The answer is trivial, x=2, but is there anyway to find it without guessing or using a finite differencing machine (i.e. computer approx.)? The function is onto and 1-to-1 which means there is only one, unique solution, but I have still not found any analytical way of solving it. Anyone else have any ideas?

Ahhh I hate functions and lines and...

You can use
ln(a+c) = ln(a) + ln(1+e^{ln(c) - ln(a)})

Actually, I think I am mistaken.

I think that this type of question is notoriously hard to solve (See Fermat's Last Theorem).

Fermat's last theorem only applies to integer triples each raised to the same power, i.e. Pythagorean triples.

Has this problem been solved before?

There are probably numerous methods, but you could always try Newton's method.

We know x=2, but say we don't. Then try an initial guess of 1.5.

1.5-\frac{2^{1.5}+3^{1.5}-13}{ln(2)\cdot{2^{1.5}}+ln(3)\cdot{3^{1.5}}}=2.148 76424149

Perform the iterations and it converges to 2 rather quickly.
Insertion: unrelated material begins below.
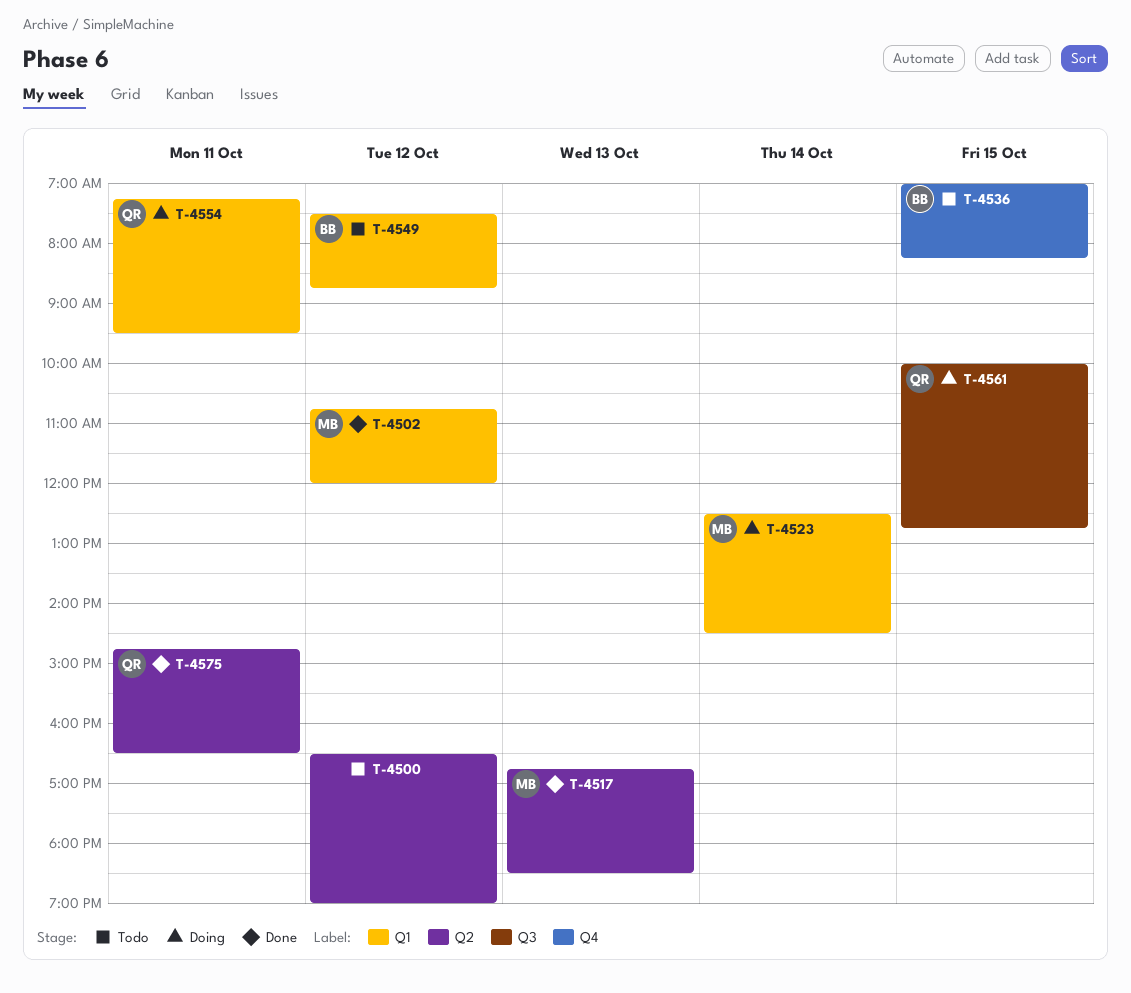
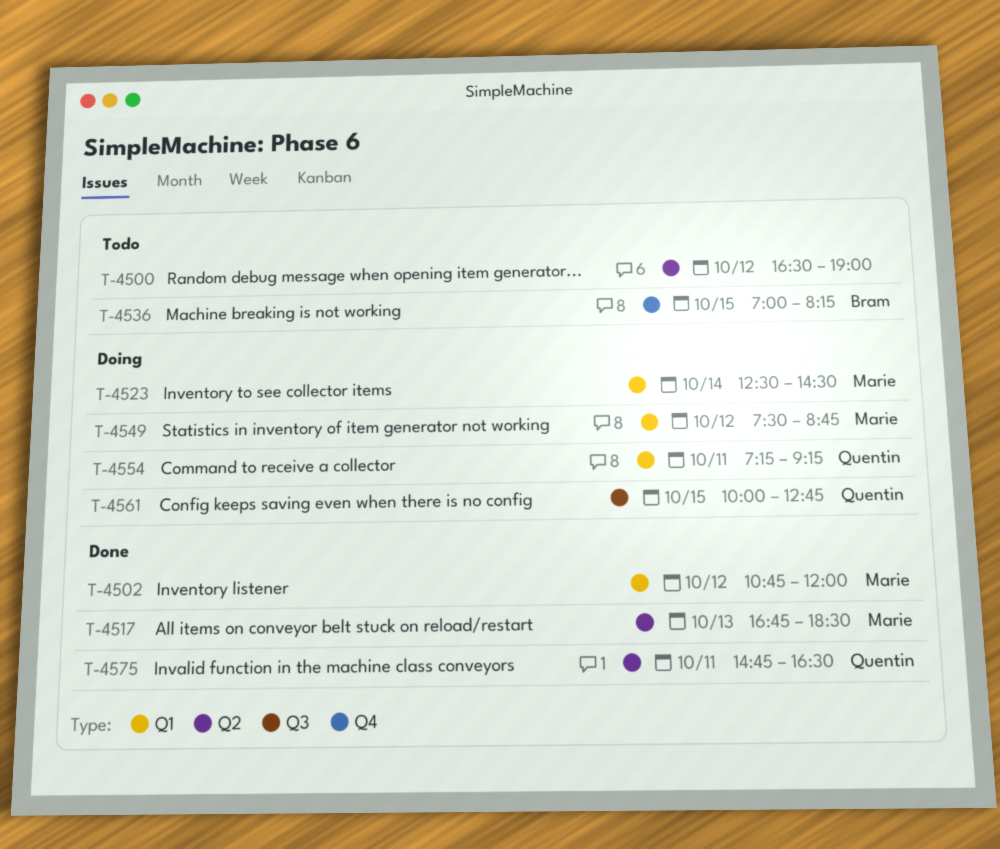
T-4549, status: Todo -> Doing
T-4549, owner: Bram -> Marie
T-4554, ends: 09:30 -> 09:15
If you use an initial guess closer to 2 it'll converge faster.

Just a thought.

I don't believe that there is a closed-form solution for this type of problem, so the best you'll be able to do is using approximation techniques. However, after messing with this for a while I did find that it can be reworked to get the unknown out of the exponent. If we substitute for x the variable w defined by:


x = log_2(w)


Then after some manipulation you can get to:


w + w^{log_2 3} = 13


Since log_2 3 is just a number, let's call it C, and the equation you then need to solve is:


w+w^c = 13


Somehow this seems to me like it ought to be easier to solve, since the variable you are trying to solve for is no longer in the exponent, but I can't come up with a closed-form method.

I couldn't see a way to the solution and maxima doesn't find a solution either.
I agree with galactus, newton's method is probably best here. Also, make sure there's not a typo :)

Typo somewhere?